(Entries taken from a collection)
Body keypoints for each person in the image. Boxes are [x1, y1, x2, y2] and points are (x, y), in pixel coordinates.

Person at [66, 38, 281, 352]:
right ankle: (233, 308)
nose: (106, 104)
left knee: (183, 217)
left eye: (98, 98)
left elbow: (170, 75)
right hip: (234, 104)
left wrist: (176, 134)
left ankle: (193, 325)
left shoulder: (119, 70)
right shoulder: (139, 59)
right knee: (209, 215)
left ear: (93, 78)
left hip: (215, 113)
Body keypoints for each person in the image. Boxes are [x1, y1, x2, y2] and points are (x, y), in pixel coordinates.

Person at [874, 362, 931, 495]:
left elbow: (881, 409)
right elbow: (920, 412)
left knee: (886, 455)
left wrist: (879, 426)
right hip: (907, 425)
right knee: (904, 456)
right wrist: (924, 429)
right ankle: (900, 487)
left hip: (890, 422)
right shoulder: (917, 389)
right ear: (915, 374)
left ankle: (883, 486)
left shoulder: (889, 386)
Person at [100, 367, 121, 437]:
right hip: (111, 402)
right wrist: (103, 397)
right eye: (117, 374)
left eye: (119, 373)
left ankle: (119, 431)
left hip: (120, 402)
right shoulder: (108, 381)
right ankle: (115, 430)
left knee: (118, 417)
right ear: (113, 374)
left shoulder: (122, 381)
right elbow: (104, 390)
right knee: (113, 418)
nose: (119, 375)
* * *
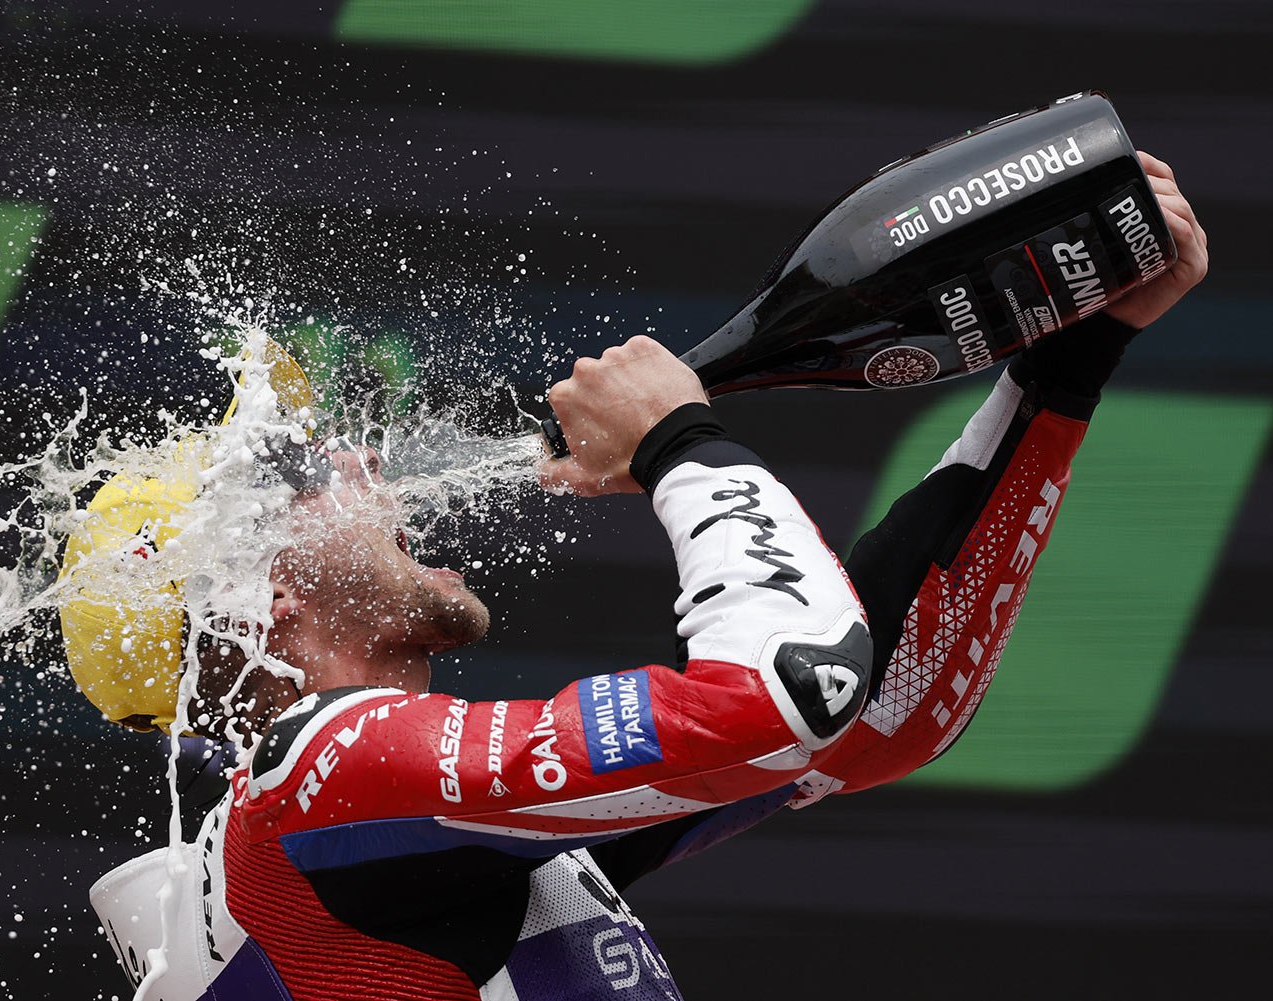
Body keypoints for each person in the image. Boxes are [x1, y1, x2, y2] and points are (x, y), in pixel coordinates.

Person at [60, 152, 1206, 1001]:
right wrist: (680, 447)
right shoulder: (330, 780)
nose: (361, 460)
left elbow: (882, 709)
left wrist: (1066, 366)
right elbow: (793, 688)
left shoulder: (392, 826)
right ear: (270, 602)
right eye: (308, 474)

• What is needed: Please go through the data above and copy each line that has the word "wrist".

• Result below:
left wrist: (176, 134)
left wrist: (879, 426)
right wrist: (924, 429)
right wrist: (103, 397)
right wrist: (680, 447)
left wrist: (1066, 366)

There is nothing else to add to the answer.